### Recorded data
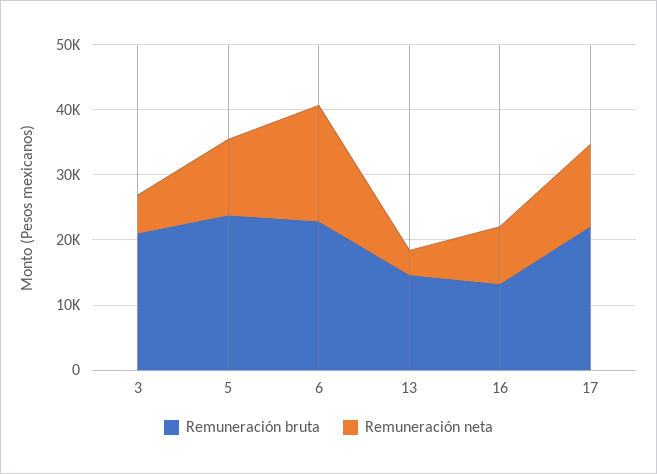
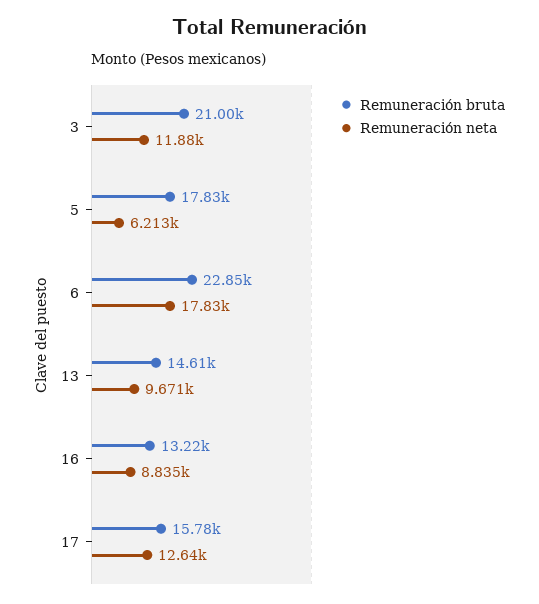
Remuneración neta, 3: 6000 -> 11880
Remuneración bruta, 5: 24000 -> 17830
Remuneración neta, 5: 12000 -> 6213
Remuneración neta, 13: 4000 -> 9671
Remuneración bruta, 17: 22000 -> 15780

### TASK STATEMENT
Reproduce every record verbatim, please. Omit the images.

### YOUR RESPONSE
Remuneración neta, 3: 6000 -> 11880
Remuneración bruta, 5: 24000 -> 17830
Remuneración neta, 5: 12000 -> 6213
Remuneración neta, 13: 4000 -> 9671
Remuneración bruta, 17: 22000 -> 15780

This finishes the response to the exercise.